Your goal ::
Every line containing "CROSS" should be identified and copied from the data below.

══ Entries supplied ══

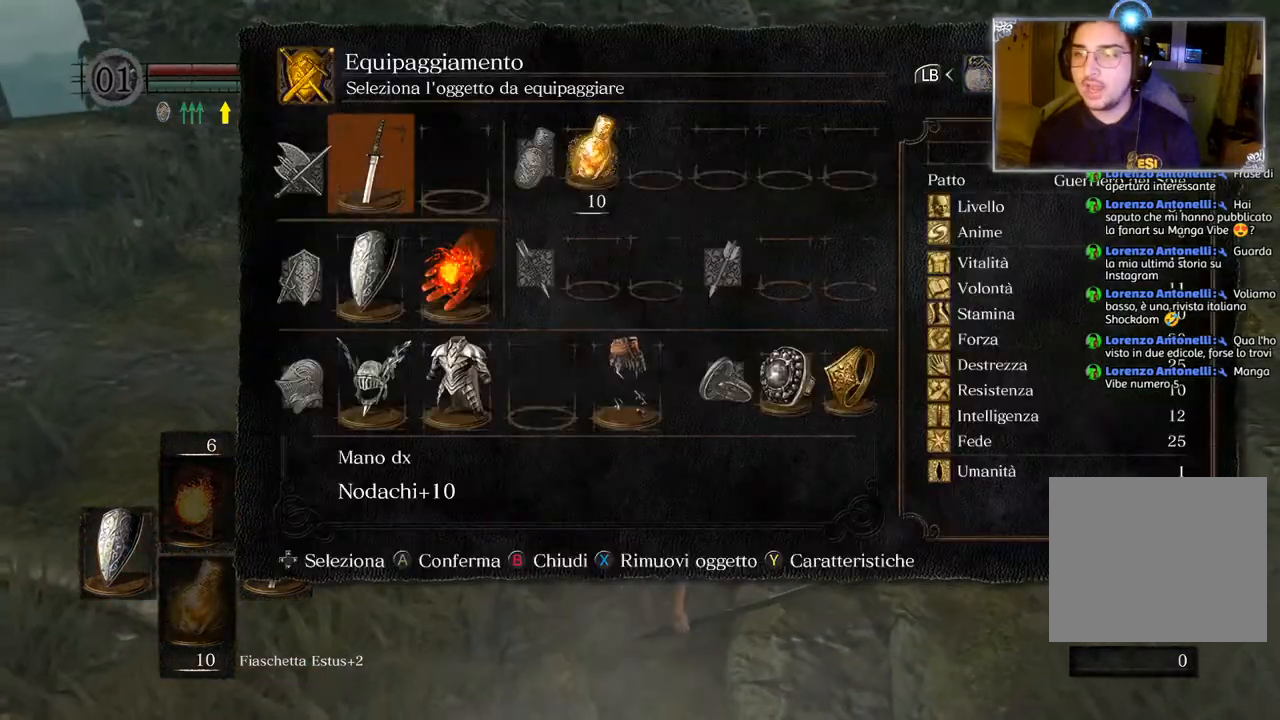
{"buttons": [], "left_stick": "center", "right_stick": "center", "events": [[50, "DPAD_DOWN", "down"], [100, "DPAD_DOWN", "up"], [217, "DPAD_DOWN", "down"], [283, "DPAD_DOWN", "up"]]}
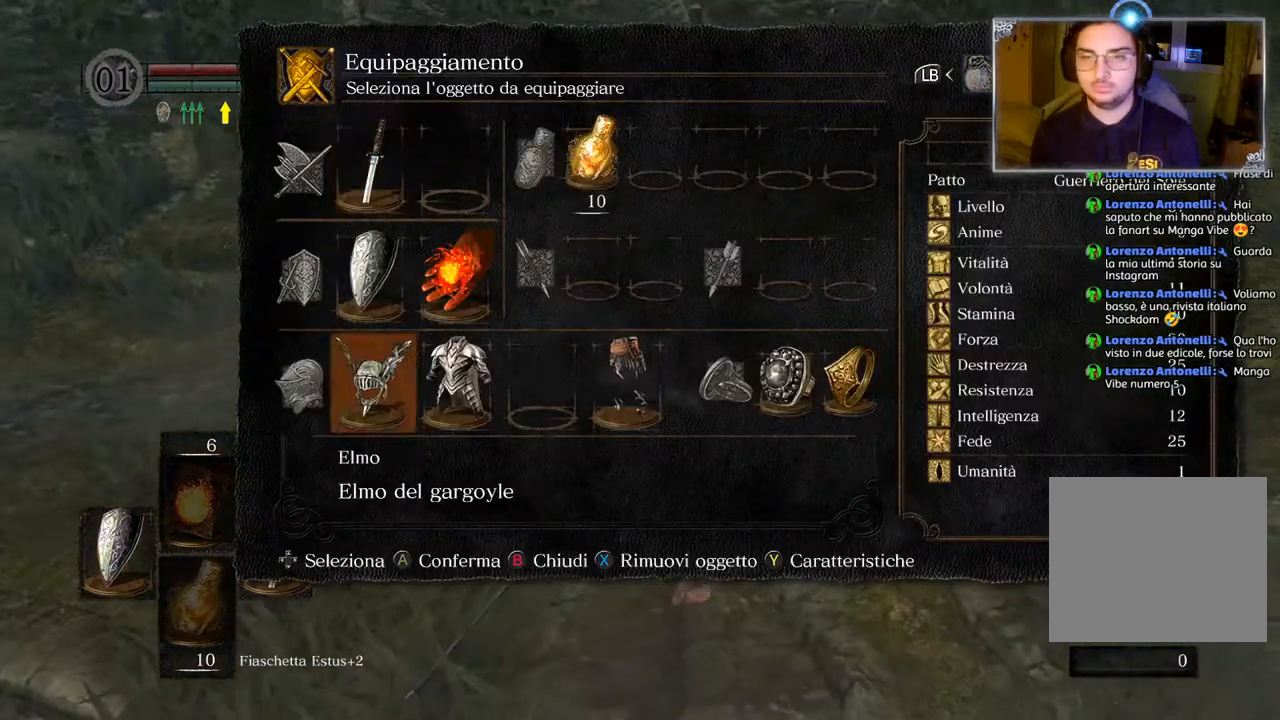
{"buttons": [], "left_stick": "center", "right_stick": "center", "events": [[200, "CROSS", "down"], [333, "CROSS", "up"]]}
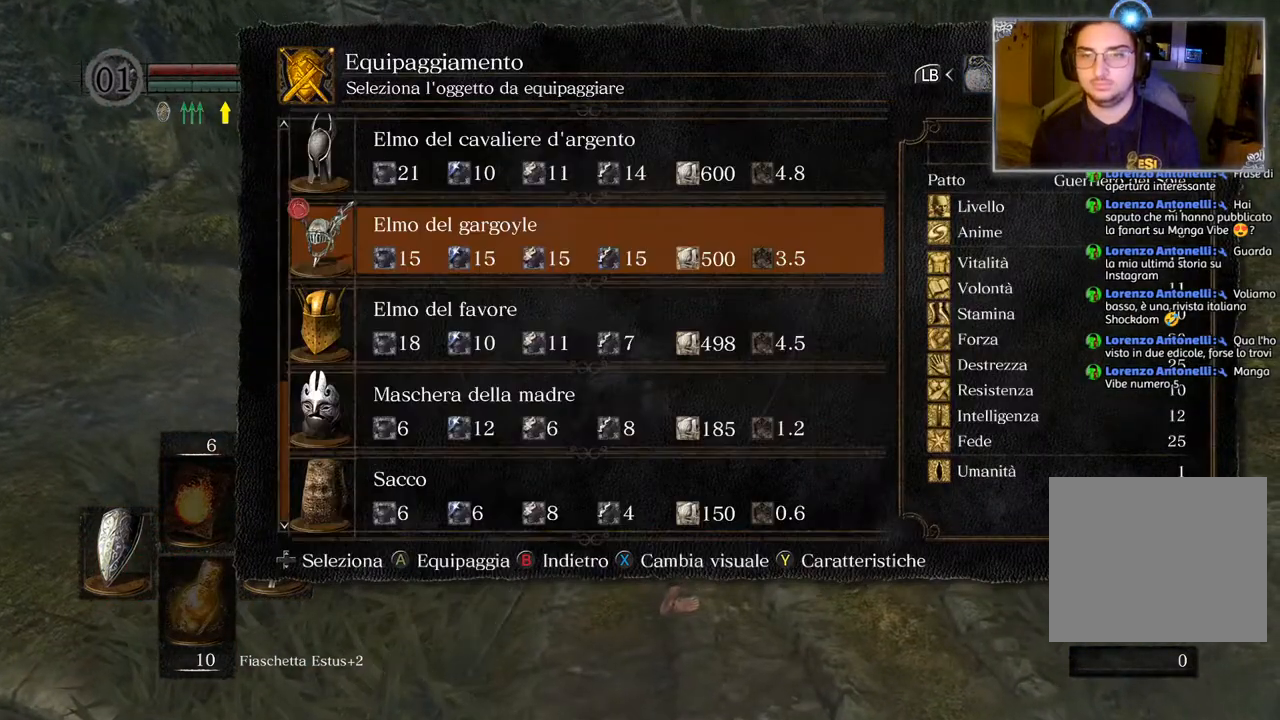
{"buttons": [], "left_stick": "center", "right_stick": "center", "events": [[83, "DPAD_DOWN", "down"], [167, "DPAD_DOWN", "up"]]}
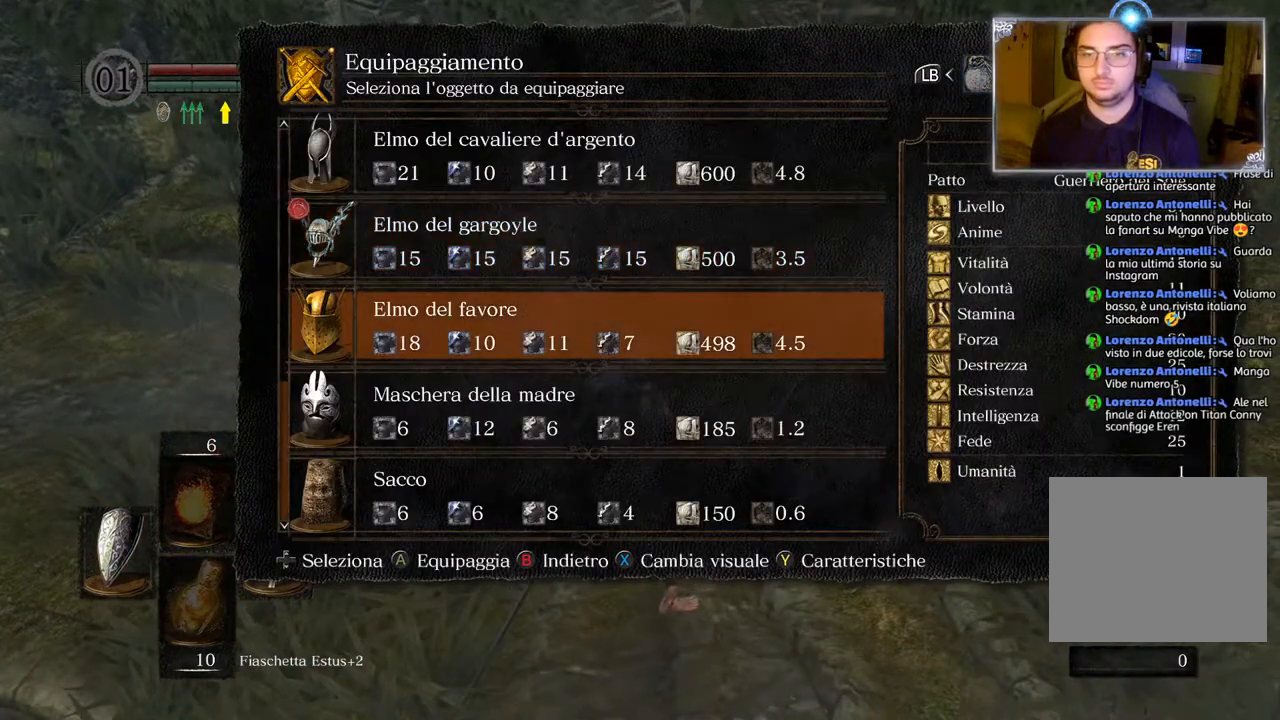
{"buttons": [], "left_stick": "center", "right_stick": "center", "events": [[200, "DPAD_UP", "down"], [283, "DPAD_UP", "up"], [400, "DPAD_UP", "down"], [483, "DPAD_UP", "up"]]}
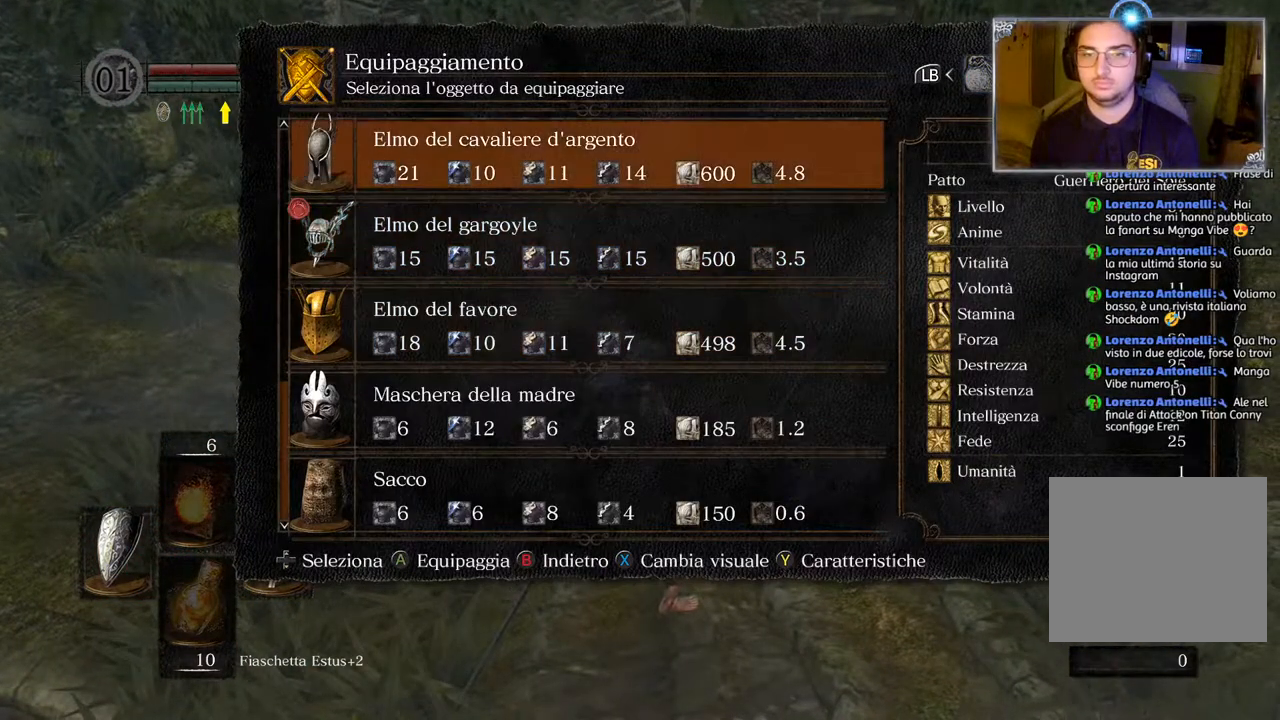
{"buttons": ["DPAD_UP"], "left_stick": "center", "right_stick": "center", "events": [[50, "DPAD_UP", "down"], [167, "DPAD_UP", "up"], [267, "DPAD_UP", "down"], [350, "DPAD_UP", "up"], [467, "DPAD_UP", "down"]]}
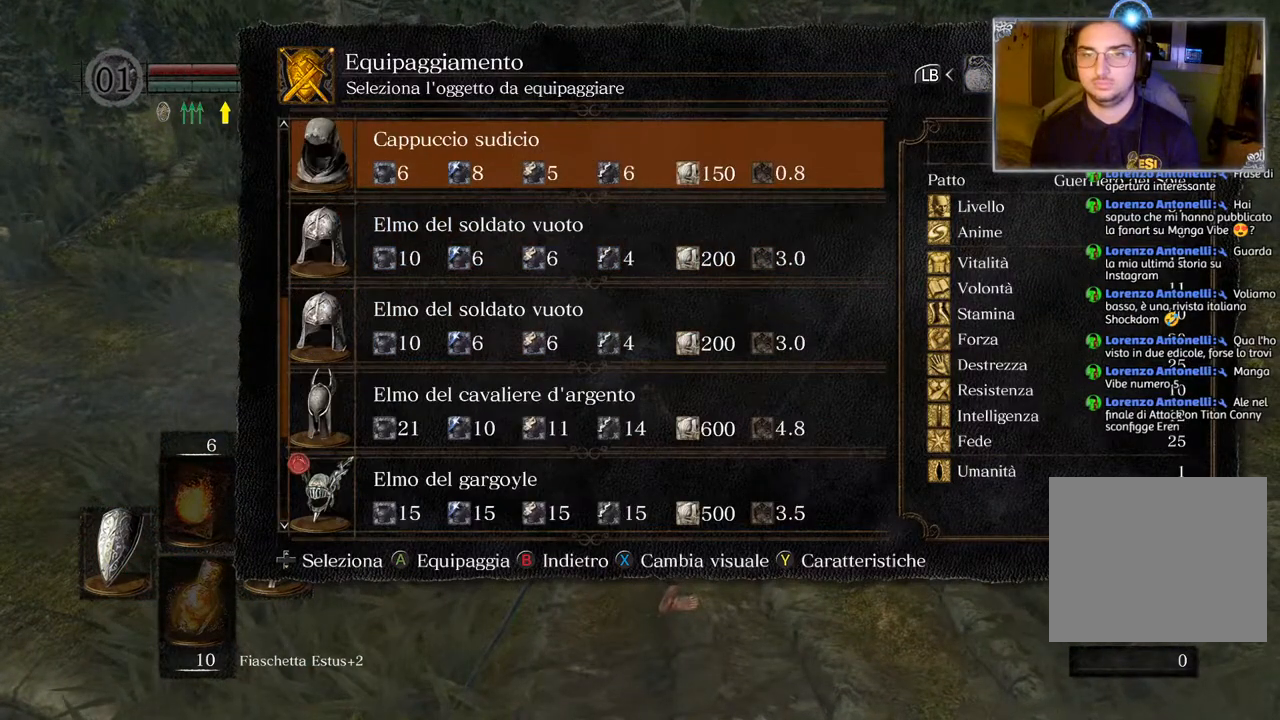
{"buttons": ["CROSS"], "left_stick": "center", "right_stick": "center", "events": [[17, "DPAD_UP", "up"], [250, "DPAD_DOWN", "down"], [367, "DPAD_DOWN", "up"], [500, "CROSS", "down"]]}
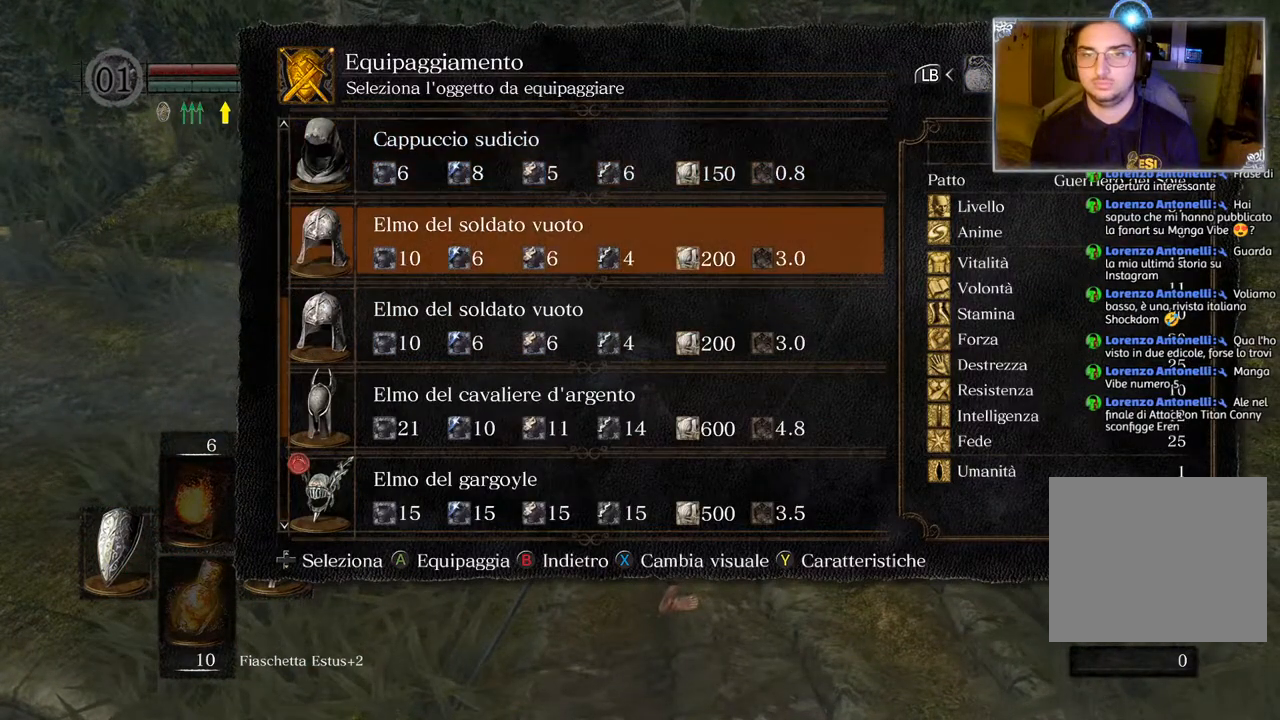
{"buttons": ["CIRCLE"], "left_stick": "center", "right_stick": "center", "events": [[117, "CROSS", "up"], [267, "CIRCLE", "down"], [367, "CIRCLE", "up"], [433, "CIRCLE", "down"]]}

═══

Solved problem ::
{"buttons": [], "left_stick": "center", "right_stick": "center", "events": [[200, "CROSS", "down"], [333, "CROSS", "up"]]}
{"buttons": ["CROSS"], "left_stick": "center", "right_stick": "center", "events": [[17, "DPAD_UP", "up"], [250, "DPAD_DOWN", "down"], [367, "DPAD_DOWN", "up"], [500, "CROSS", "down"]]}
{"buttons": ["CIRCLE"], "left_stick": "center", "right_stick": "center", "events": [[117, "CROSS", "up"], [267, "CIRCLE", "down"], [367, "CIRCLE", "up"], [433, "CIRCLE", "down"]]}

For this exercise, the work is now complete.